Output the listing exactly as written, apart from its pictures.

### Recorded data
[Start of section]
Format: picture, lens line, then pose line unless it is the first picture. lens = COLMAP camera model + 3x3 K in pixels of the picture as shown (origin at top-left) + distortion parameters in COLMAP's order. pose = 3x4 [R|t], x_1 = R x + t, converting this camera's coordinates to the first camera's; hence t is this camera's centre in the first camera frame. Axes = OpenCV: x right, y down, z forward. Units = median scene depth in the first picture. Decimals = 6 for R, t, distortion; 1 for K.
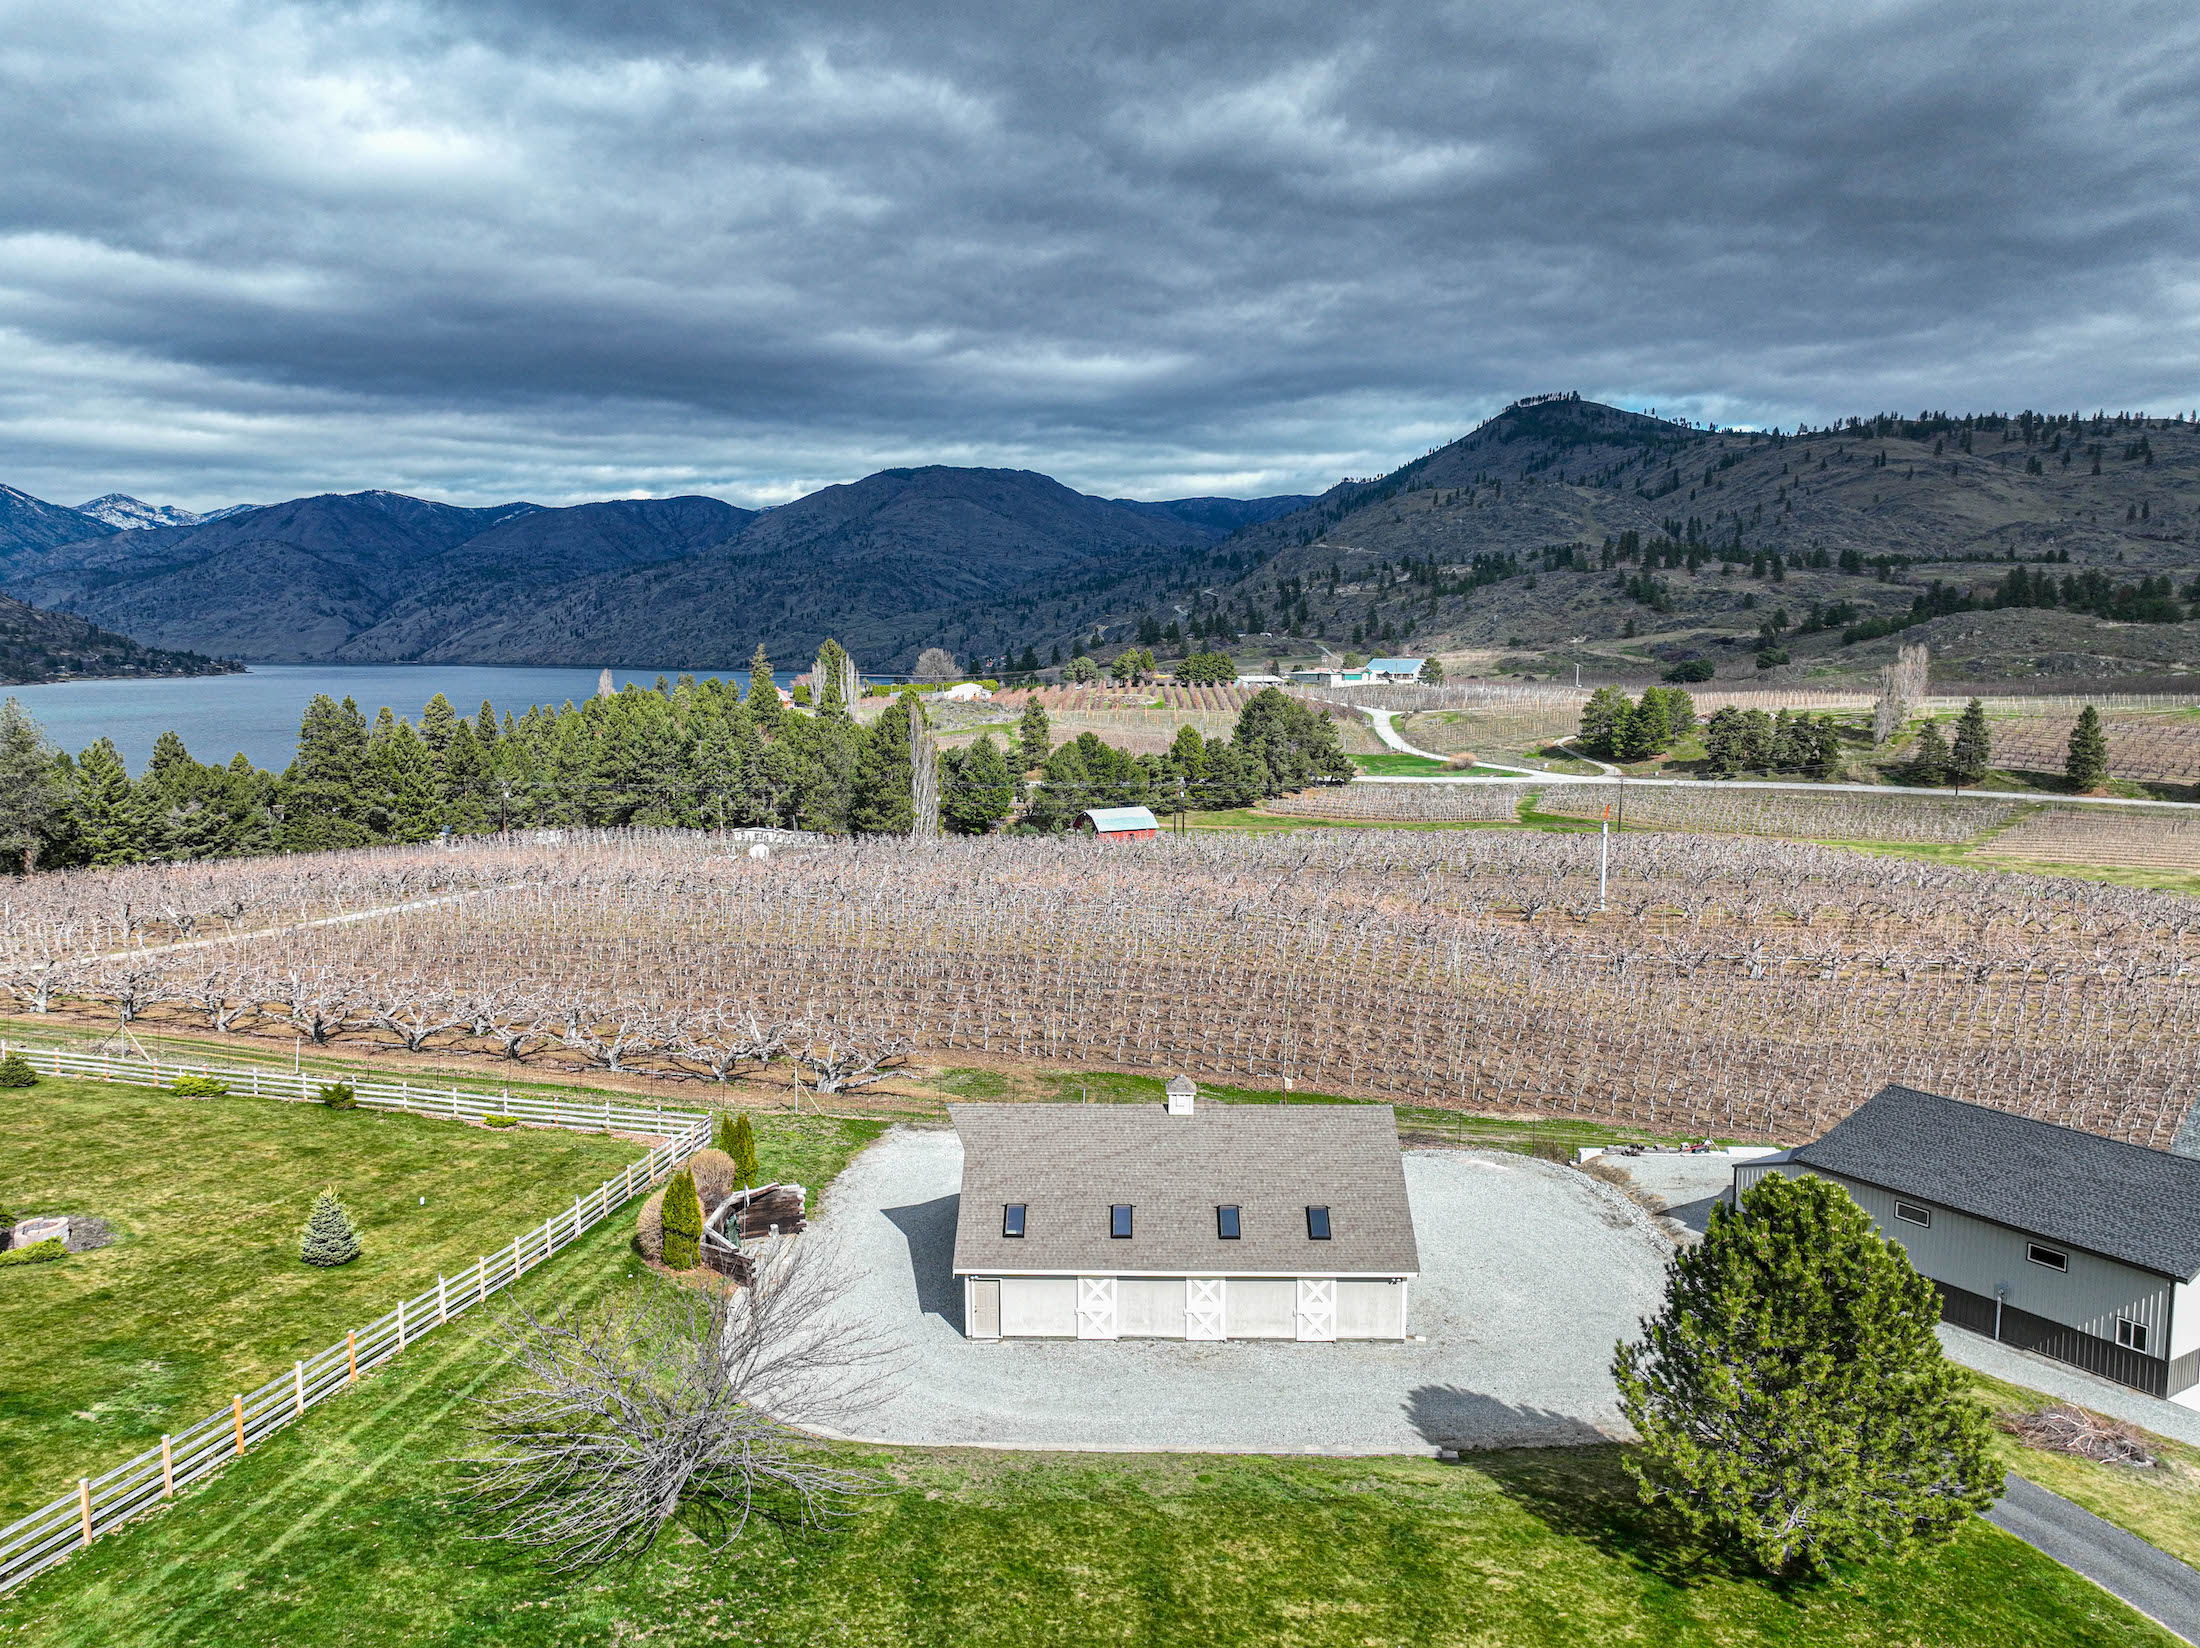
lens RADIAL K [[1563.9, 0, 1106.2], [0, 1563.9, 833.2], [0, 0, 1]] dist [0.006568, 0.004893]
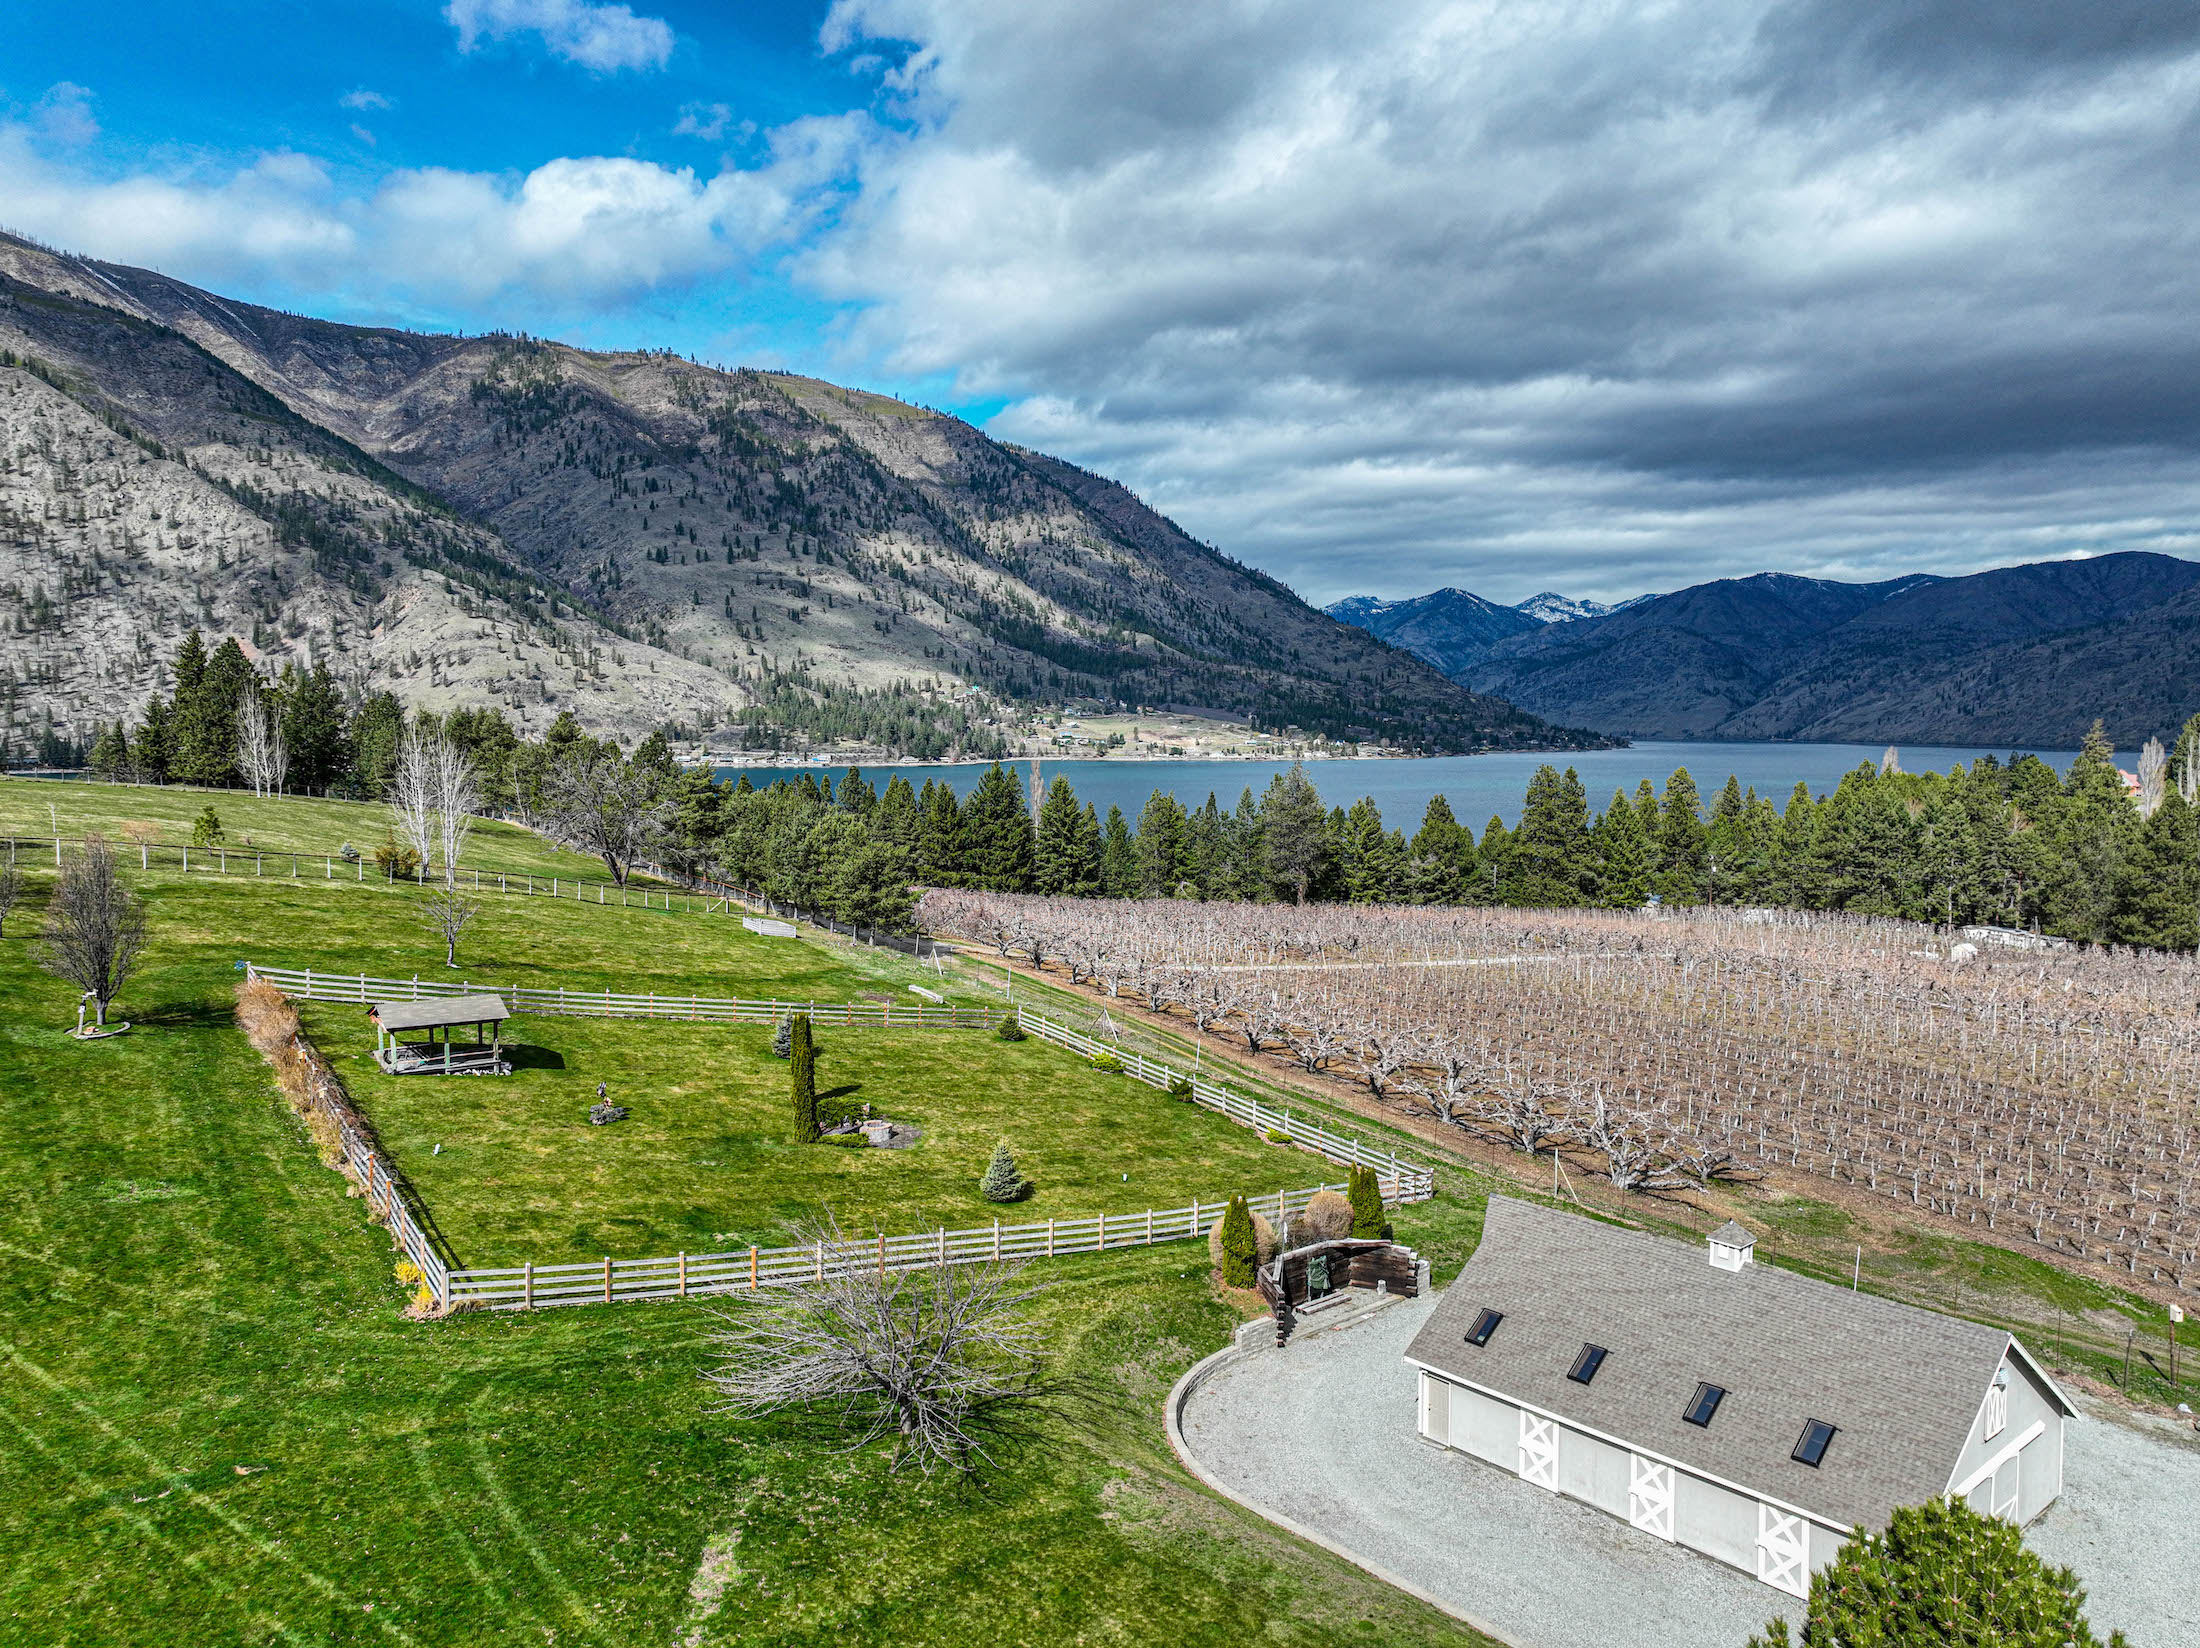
lens RADIAL K [[1563.9, 0, 1106.2], [0, 1563.9, 833.2], [0, 0, 1]] dist [0.006568, 0.004893]
pose [[0.665578, 0.052866, -0.744453, 0.096870], [-0.089735, 0.995920, -0.009504, -0.002819], [0.740914, 0.073129, 0.667607, 0.041207]]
[End of section]
### Response to the exercise
Format: picture, lens line, then pose line unless it is the first picture. lens = COLMAP camera model + 3x3 K in pixels of the picture as shown (origin at top-left) + distortion parameters in COLMAP's order. pose = 3x4 [R|t], x_1 = R x + t, converting this camera's coordinates to the first camera's; hence t is this camera's centre in the first camera frame. Axes = OpenCV: x right, y down, z forward. Units = median scene depth in the first picture. Decimals = 6 for R, t, distortion; 1 for K.
lens RADIAL K [[1563.9, 0, 1106.2], [0, 1563.9, 833.2], [0, 0, 1]] dist [0.006568, 0.004893]
lens RADIAL K [[1563.9, 0, 1106.2], [0, 1563.9, 833.2], [0, 0, 1]] dist [0.006568, 0.004893]
pose [[0.665578, 0.052866, -0.744453, 0.096870], [-0.089735, 0.995920, -0.009504, -0.002819], [0.740914, 0.073129, 0.667607, 0.041207]]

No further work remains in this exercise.